Private equity's middle market sweet spot may be shifting, but not in the direction some might expect.

In last week’s PE150 micro-survey, we asked: “What is your firm’s preferred enterprise value (EV) range for new platform investments today?”

Here’s how the responses broke down:

  • 36% of respondents prefer deals below $100M EV

  • 16% are targeting $100–250M EV

  • 23% favor the $250–500M EV band

  • 25% are looking at platforms above $500M EV

What this says about the market: Platform strategies are diverging. The majority of GPs are no longer clustering around the $100–500M middle—only 39% of respondents selected that range. Instead, preferences are consolidating at the edges: either go small and agile, or big and built-out.

The 36% preferring sub-$100M platforms reflects where value creation is still hands-on: fragmented sectors, flexible pricing, and room for add-ons. These deals often benefit from less competition, more proprietary sourcing, and faster closing cycles—especially in verticals like healthcare services, industrials, and niche tech.
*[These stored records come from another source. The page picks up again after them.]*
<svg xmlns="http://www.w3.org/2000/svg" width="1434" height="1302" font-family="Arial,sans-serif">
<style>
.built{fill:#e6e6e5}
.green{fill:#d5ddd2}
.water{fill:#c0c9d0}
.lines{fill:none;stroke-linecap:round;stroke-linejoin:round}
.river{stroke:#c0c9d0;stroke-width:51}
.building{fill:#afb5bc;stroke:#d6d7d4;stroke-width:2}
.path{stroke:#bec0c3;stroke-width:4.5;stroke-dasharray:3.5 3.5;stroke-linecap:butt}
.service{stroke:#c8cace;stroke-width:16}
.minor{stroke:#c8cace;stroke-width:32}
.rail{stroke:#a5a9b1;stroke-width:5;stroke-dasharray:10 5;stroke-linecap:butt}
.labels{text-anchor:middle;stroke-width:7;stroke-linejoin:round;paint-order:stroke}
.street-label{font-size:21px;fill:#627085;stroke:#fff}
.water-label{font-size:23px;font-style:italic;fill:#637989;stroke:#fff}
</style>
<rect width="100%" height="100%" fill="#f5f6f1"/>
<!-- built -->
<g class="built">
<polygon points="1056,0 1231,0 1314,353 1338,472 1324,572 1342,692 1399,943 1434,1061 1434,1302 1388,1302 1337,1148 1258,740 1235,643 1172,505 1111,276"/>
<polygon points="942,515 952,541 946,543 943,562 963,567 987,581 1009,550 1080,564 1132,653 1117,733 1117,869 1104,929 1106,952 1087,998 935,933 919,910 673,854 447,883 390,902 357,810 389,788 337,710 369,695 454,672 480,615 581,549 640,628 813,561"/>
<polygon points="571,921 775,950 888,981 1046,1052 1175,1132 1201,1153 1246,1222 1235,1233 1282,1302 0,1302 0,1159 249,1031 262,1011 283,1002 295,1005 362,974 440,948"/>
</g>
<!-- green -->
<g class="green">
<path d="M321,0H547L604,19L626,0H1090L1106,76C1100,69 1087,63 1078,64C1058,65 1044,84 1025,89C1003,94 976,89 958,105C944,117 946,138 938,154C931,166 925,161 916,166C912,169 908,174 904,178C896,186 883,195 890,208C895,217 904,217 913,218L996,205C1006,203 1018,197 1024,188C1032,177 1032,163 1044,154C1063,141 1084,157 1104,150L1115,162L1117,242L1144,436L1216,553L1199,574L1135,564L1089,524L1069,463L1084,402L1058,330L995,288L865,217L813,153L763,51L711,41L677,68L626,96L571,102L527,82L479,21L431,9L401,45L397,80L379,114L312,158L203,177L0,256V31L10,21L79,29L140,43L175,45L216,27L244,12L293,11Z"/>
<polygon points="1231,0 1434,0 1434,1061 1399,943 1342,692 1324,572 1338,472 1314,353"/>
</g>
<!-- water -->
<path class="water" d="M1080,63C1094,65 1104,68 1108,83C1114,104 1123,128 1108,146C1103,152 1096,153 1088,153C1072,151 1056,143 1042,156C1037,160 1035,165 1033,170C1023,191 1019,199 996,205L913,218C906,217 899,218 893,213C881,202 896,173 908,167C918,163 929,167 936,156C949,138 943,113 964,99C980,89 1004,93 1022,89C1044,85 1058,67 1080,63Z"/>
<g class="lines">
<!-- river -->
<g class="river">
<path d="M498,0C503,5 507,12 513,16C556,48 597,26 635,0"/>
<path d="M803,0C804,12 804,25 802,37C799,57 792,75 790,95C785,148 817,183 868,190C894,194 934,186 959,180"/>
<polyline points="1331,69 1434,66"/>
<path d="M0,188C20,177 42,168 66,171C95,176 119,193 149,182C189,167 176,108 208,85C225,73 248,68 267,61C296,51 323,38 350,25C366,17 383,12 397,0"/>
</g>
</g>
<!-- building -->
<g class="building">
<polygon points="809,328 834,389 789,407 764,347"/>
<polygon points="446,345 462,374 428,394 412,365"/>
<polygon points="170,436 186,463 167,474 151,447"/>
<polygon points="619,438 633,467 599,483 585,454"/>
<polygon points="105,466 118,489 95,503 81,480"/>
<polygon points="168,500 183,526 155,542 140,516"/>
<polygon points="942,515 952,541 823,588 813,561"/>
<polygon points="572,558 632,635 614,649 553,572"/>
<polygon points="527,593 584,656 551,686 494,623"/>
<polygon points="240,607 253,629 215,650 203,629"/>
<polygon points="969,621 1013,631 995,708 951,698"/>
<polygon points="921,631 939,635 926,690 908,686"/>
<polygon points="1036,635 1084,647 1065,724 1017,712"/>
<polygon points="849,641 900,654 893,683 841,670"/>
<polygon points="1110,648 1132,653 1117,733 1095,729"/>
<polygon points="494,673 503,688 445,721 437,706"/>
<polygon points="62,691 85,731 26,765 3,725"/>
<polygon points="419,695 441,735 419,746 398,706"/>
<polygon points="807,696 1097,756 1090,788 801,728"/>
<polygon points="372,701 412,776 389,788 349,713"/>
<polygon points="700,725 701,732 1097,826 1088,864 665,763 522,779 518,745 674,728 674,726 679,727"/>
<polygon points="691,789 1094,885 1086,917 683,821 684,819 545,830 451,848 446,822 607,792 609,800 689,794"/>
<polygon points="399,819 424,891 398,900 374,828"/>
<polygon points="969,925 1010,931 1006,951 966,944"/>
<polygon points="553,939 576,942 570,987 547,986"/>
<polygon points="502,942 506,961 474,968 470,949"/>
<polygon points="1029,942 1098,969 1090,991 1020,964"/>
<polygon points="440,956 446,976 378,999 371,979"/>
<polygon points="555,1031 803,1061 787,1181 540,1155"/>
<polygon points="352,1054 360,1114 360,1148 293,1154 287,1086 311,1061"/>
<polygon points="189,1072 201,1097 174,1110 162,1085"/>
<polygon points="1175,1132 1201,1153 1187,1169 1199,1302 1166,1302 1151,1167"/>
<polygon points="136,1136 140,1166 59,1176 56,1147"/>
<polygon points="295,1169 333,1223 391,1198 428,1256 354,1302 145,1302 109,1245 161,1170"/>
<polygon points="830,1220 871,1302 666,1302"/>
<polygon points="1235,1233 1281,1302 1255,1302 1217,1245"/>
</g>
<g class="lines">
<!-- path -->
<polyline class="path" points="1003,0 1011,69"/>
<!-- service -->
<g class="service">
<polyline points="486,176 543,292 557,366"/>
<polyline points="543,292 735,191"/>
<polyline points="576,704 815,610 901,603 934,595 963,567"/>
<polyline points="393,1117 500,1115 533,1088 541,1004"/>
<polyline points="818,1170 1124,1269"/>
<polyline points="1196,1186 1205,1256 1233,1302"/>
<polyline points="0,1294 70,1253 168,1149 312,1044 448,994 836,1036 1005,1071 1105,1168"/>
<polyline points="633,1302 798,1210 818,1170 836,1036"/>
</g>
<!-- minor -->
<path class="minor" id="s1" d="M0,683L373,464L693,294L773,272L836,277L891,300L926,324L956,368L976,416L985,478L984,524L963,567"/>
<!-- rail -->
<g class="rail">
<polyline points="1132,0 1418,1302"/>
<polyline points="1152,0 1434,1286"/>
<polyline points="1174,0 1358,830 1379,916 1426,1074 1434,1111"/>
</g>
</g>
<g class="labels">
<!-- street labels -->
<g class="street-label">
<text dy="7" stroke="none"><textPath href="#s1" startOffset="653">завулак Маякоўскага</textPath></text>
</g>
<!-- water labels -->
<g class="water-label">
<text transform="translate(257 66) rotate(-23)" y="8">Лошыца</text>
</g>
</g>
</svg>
On the other side, the 25% now focusing on $500M+ deals signals something equally strategic. These firms are looking for resilient platforms that can anchor multi-asset theses, attract strategics, and support leverage even in a tight debt environment. Scale buys pricing power, margin insulation, and more exit optionality. Many of these buyers are large-cap sponsors, sovereign-backed funds, or multi-strategy platforms leaning on cross-fund capital.
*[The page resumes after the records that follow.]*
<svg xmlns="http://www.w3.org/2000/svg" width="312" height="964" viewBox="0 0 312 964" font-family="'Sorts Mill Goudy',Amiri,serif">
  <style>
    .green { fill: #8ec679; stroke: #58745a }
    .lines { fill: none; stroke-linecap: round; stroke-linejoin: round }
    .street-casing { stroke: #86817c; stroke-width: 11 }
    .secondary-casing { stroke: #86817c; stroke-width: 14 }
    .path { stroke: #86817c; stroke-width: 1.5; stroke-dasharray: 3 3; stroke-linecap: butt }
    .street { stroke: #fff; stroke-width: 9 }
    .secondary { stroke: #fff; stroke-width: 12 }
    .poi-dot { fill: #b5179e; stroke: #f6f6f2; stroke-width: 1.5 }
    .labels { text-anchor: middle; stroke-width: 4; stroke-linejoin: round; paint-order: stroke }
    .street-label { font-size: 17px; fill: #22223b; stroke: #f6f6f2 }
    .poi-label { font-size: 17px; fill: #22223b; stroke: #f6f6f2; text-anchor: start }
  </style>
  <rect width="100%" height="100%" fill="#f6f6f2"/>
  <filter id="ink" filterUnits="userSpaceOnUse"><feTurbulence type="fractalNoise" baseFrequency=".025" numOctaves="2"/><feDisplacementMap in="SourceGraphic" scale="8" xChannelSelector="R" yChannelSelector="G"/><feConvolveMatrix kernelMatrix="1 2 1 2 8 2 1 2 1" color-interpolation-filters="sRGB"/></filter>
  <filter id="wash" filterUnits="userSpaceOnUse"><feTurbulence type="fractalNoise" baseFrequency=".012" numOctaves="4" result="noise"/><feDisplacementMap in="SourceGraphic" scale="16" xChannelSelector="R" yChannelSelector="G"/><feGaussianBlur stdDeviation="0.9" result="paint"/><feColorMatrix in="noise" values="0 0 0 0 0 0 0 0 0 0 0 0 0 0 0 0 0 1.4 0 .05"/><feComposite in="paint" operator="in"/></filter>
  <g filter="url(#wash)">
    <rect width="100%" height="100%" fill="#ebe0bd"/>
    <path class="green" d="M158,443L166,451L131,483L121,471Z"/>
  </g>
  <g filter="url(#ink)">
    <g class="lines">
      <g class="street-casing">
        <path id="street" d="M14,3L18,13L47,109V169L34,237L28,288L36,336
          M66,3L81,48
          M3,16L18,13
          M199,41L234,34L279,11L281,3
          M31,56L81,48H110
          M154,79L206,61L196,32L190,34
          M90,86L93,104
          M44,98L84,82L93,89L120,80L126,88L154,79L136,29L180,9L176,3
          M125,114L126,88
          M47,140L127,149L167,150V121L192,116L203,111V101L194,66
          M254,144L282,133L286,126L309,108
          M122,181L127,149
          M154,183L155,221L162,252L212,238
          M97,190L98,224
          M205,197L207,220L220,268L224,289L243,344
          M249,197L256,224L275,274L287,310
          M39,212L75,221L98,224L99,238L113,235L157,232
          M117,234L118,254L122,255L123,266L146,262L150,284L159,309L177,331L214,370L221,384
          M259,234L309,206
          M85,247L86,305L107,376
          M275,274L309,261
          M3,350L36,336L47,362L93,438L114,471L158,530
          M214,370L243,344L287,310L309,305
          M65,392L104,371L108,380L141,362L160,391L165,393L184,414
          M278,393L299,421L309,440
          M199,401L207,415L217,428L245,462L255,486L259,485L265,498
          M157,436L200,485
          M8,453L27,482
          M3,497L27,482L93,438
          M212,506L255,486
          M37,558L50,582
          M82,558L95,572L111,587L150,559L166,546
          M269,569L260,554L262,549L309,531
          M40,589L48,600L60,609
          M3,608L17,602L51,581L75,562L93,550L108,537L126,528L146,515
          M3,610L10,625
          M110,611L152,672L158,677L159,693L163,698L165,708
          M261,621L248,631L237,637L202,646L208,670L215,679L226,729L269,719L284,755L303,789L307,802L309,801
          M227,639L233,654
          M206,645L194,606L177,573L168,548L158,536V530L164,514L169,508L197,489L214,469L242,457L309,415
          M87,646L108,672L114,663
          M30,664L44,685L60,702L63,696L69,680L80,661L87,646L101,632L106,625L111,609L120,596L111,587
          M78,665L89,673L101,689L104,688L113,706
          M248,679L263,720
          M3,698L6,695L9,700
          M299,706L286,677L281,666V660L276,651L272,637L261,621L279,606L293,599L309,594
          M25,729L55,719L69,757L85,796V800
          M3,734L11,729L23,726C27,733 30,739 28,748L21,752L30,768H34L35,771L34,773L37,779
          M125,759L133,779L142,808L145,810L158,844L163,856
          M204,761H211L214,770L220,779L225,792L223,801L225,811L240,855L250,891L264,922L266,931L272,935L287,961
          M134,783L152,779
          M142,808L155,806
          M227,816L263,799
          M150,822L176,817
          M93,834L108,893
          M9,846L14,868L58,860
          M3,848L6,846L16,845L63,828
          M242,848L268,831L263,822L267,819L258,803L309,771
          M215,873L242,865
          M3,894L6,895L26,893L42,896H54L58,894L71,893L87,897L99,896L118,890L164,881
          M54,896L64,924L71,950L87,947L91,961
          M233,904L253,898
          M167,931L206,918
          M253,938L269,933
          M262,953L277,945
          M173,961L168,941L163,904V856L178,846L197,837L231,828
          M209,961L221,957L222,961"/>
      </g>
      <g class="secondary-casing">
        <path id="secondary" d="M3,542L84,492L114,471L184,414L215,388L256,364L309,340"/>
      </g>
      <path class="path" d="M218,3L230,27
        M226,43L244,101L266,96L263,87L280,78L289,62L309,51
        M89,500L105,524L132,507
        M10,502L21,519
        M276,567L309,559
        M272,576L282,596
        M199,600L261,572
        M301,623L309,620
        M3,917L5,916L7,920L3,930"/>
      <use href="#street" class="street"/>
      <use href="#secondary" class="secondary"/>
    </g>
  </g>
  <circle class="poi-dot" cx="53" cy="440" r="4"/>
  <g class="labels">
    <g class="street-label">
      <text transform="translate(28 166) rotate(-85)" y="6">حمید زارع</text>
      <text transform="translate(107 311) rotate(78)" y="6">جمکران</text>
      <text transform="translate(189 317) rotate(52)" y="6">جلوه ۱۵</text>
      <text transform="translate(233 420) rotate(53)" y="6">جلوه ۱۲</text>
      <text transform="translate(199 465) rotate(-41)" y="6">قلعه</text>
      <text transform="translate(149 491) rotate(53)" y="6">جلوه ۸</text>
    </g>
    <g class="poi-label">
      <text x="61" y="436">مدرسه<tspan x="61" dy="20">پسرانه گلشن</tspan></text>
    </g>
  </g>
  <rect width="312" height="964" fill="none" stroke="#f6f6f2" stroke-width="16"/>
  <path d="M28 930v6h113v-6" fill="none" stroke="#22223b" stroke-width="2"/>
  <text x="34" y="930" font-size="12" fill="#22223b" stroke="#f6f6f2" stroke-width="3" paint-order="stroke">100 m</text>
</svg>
The real surprise? The collapse in interest for the $100–250M EV zone, now the smallest cohort at just 16%. Historically considered PE’s “Goldilocks zone,” this range may be getting squeezed by two pressures: 1) too big to benefit from small-cap inefficiencies, and 2) too small to justify complex structuring, co-investment, or continuation vehicles.

Why this matters for GPs and LPs: The barbell is real—and it has implications. LPs allocating to middle-market buyout strategies should dig deeper into fund size, sourcing model, and platform design. A $250M fund playing in the $50–75M EV range has a very different risk/reward profile than a $3B fund deploying $500M into a single asset with bolt-ons in mind.
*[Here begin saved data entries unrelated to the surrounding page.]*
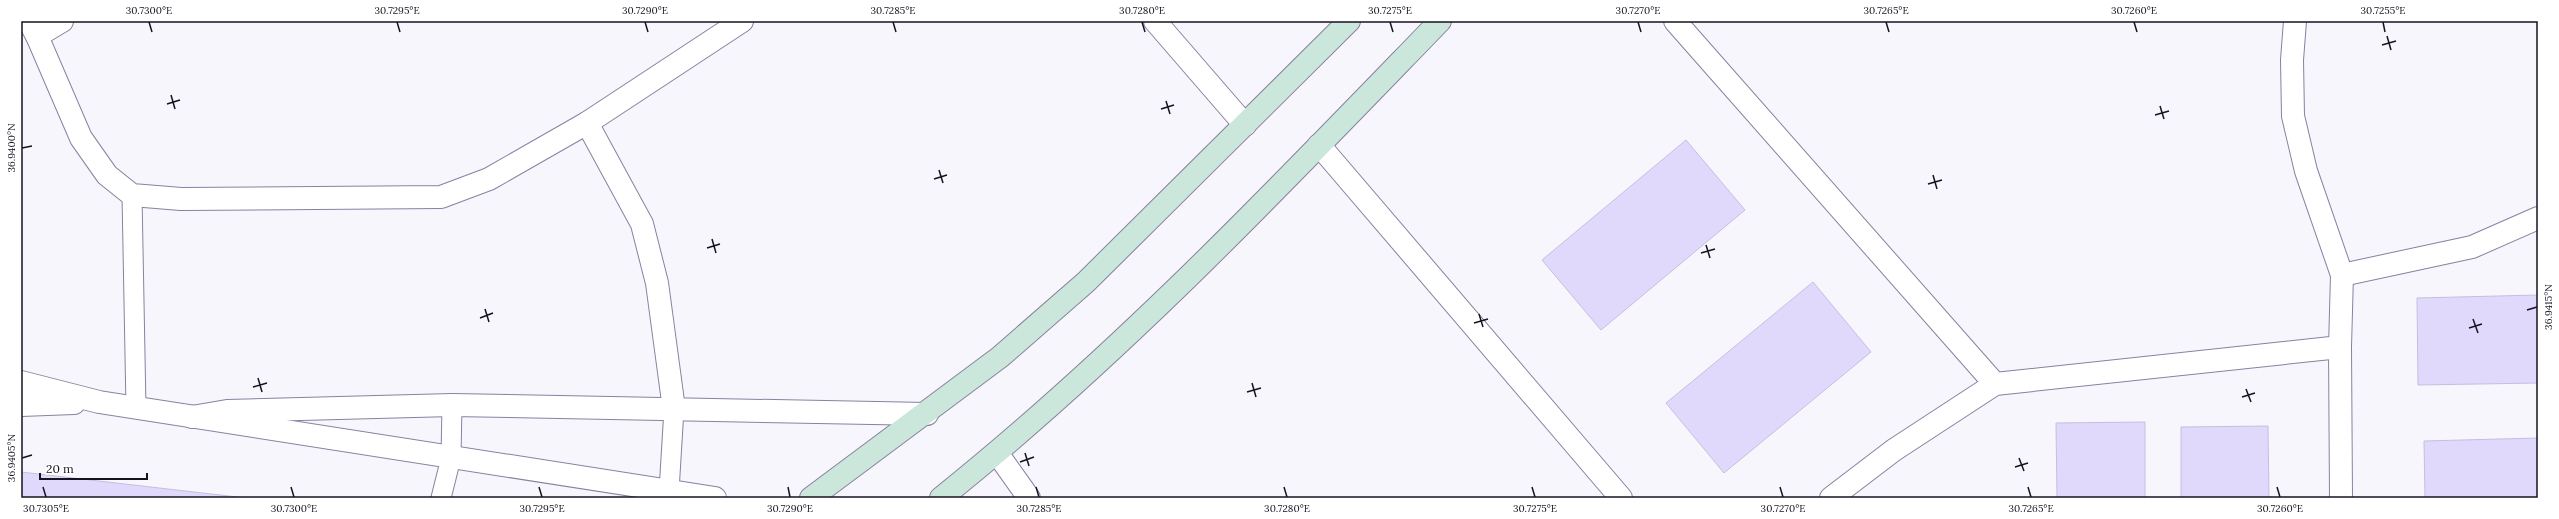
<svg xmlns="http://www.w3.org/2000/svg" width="2559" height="519" font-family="Lora,serif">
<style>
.building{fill:#e1d9fc;stroke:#c6bee0}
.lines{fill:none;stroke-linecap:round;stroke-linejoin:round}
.service-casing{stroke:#8881a0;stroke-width:21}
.minor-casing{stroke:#8881a0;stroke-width:24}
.secondary-casing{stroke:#8881a0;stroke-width:24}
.service{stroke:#fff;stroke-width:19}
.minor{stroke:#fff;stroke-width:22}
.secondary{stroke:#cbe6da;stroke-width:22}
.ticks{fill:none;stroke:#16131f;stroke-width:1.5}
.neatline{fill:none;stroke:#16131f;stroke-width:1.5}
.ticks-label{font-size:10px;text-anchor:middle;fill:#16131f}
</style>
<rect width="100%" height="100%" fill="#f7f6fd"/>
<g class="building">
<path d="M 1686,140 L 1745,210 L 1601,330 L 1542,260 Z"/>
<path d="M 1813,282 L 1871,352 L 1724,473 L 1666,403 Z"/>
<path d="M 2538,295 L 2538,383 L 2418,385 L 2417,298 Z"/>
<path d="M 2145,422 L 2145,498 L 2057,498 L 2056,423 Z"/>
<path d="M 2268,426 L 2269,498 L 2181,498 L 2181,427 Z"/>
<path d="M 2538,438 L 2538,498 L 2425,498 L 2424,441 Z"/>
<path d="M 21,472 L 246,498 L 21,498 Z"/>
</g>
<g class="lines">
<g class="service-casing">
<g id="service">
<path d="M 132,195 L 136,408"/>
<path d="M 669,491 L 674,409"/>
<path d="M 441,498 L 451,458 L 452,405"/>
</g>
</g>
<g class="minor-casing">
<g id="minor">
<path d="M 29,21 L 37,36 L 62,21"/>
<path d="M 1155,21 L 1245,125"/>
<path d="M 1675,21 L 1995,384"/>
<path d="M 37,36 L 81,138 L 107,175 L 132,195 L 181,199 L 441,197 L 489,179 L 587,123 L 742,21"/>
<path d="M 587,123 L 642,224 L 657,283 L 674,409"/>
<path d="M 1319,145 L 1621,498"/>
<path d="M 2342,275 L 2472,247 L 2538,218"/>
<path d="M 2340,347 L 2341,498"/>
<path d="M 21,382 L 99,402 L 715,498"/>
<path d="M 21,405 L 74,403"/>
<path d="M 192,417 L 227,411 L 452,405 L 927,414"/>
<path d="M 997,453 L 1029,498"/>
<path d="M 1831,498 L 1894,450 L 1995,384 L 2340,347 L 2342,275 L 2306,171 L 2293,116 L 2292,60 L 2295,21"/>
</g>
</g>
<g class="secondary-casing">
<g id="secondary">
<path d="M 811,498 L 1000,357 L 1086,282 L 1349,21"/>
<path d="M 941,498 C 1121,354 1280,186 1440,21"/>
</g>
</g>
<use href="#service" class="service"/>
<use href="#minor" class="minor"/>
<use href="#secondary" class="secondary"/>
</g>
<path class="ticks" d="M 149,22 L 152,32M 397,22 L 400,32M 645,22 L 648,32M 893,22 L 896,32M 1142,22 L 1145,32M 1390,22 L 1393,32M 1638,22 L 1641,32M 1886,22 L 1889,32M 2134,22 L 2137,32M 2383,22 L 2385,32M 2387,36 L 2391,50M 2382,45 L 2396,41M 171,95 L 175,109M 1166,101 L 1170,114M 167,104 L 180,100M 2160,106 L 2164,119M 1161,109 L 1174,105M 2155,115 L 2169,111M 22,148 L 32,146M 939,170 L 943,183M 1933,175 L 1937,189M 934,179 L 947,175M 1928,184 L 1942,180M 712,239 L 716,253M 1706,245 L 1710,258M 707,248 L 720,244M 1701,253 L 1715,249M 485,309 L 489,322M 2527,310 L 2537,307M 1479,314 L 1483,327M 480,318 L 493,313M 2473,319 L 2478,333M 1474,323 L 1488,319M 2469,328 L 2482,324M 258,378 L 262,392M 1252,383 L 1256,397M 253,387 L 267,383M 2246,389 L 2251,402M 1247,392 L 1261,388M 2242,397 L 2255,393M 1025,453 L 1029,466M 22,458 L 32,455M 2019,458 L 2024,471M 1020,462 L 1034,457M 2015,467 L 2028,463M 43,487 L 46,497M 291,487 L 294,497M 539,487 L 542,497M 788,487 L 790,497M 1036,487 L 1039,497M 1284,487 L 1287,497M 1532,487 L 1535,497M 1780,487 L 1783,497M 2028,487 L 2031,497M 2277,487 L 2280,497"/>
<rect width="2559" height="519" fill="none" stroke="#ffffff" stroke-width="44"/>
<path d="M40 473v6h107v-6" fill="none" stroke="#16131f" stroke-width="2"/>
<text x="46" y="473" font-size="12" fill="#16131f" stroke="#ffffff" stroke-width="3" paint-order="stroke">20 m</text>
<rect x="22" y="22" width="2515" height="475" class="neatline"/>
<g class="ticks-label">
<text x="149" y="14">30.7300°E</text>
<text x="397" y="14">30.7295°E</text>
<text x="645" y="14">30.7290°E</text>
<text x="893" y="14">30.7285°E</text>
<text x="1142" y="14">30.7280°E</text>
<text x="1390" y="14">30.7275°E</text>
<text x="1638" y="14">30.7270°E</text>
<text x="1886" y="14">30.7265°E</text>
<text x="2134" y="14">30.7260°E</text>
<text x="2383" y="14">30.7255°E</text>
<text transform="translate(11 148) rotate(-90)" y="4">36.9400°N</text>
<text transform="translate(2548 307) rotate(-90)" y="4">36.9415°N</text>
<text transform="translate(11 458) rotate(-90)" y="4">36.9405°N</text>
<text x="46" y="512">30.7305°E</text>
<text x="294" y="512">30.7300°E</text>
<text x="542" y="512">30.7295°E</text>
<text x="790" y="512">30.7290°E</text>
<text x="1039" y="512">30.7285°E</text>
<text x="1287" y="512">30.7280°E</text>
<text x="1535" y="512">30.7275°E</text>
<text x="1783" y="512">30.7270°E</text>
<text x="2031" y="512">30.7265°E</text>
<text x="2280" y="512">30.7260°E</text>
</g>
</svg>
For GPs, the bifurcation suggests fewer “safe” bets in the middle. You’re either hunting small and building with discipline, or chasing scaled opportunities with institutional backing. In between, competition is high, valuations are sticky, and returns may be less differentiated.

Bottom line: The era of one-size-fits-all platform strategy is over. As capital costs, exit paths, and sourcing channels evolve, GPs are adapting their strike zones accordingly. And if this week’s survey is any indicator, 2025 will be a barbell year for buyouts.